OLD Media Moves

NYT tech columnist's many conflicts

September 6, 2009

Clark Hoyt, the public editor of the New York Times, writes Sunday about how the paper is handling the conflicts of interest around tech columnist David Pogue.

Hoyt writes, “No Times journalist is in quite the same position as Pogue — reviewing products and simultaneously writing guides to them. He said he makes more money from the books than from The Times.

“Pogue and his editors said they talk frequently about how to deal with his varied interests, and the editors praised him as a straight shooter who has developed a large following precisely because of his honest assessments of hardware and software. Pogue said the conflict in his case was ‘kind of an imaginative cause and effect. I can’t imagine someone saying: ‘This is a good product. I’ll buy the reviewer’s book.’ ‘ He pointed out that he savaged Apple’s iMovie ’08 in his Times blog, even as he was writing a ‘Missing Manual’ for it.

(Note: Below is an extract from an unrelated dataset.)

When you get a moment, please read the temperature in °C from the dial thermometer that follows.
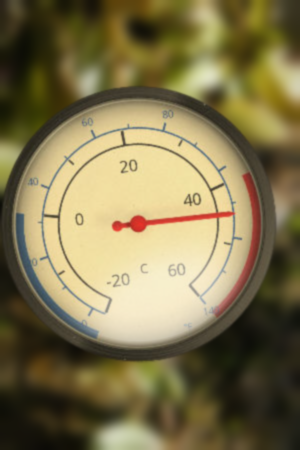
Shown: 45 °C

“Keller said that for Pogue and others like him, ‘their jobs at The Times and their other revenue streams are dependent on their credibility. If they do anything that undermines or diminishes their credibility, they lose everything.’ But, as the paper’s ethics guidelines stress repeatedly, appearances count, and Pogue has taken an occasional drubbing on the Internet over his conflict.

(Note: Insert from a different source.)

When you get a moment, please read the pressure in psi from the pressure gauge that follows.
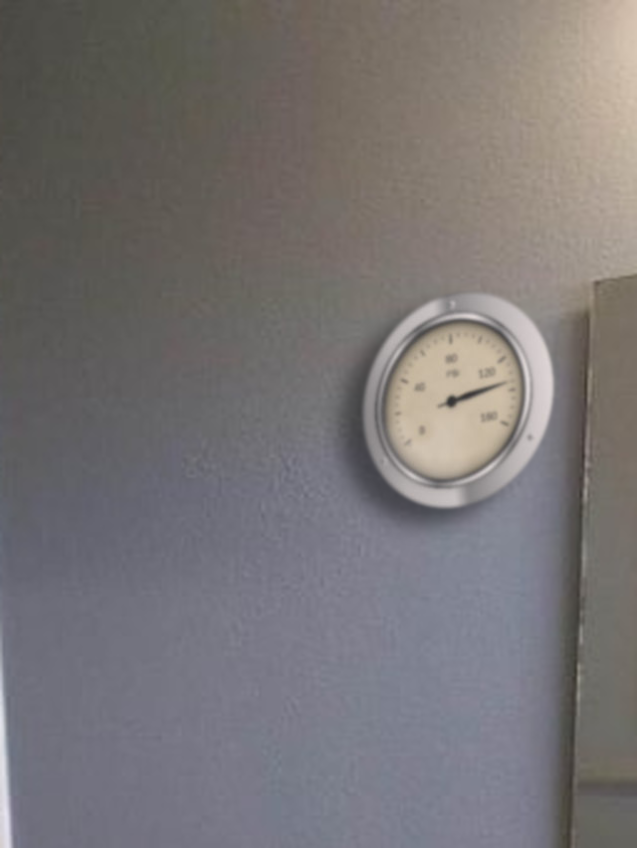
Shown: 135 psi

“When the paper signed Pogue in 2000, said William Schmidt, a deputy managing editor, it allowed him to continue the ‘Missing Manuals.’ Editors anticipated that the books would be mainly about software and that Pogue would be reviewing hardware, but that distinction disappeared. Editors also may not have realized how quickly the manuals would be produced after the introduction of a new product, Schmidt said.”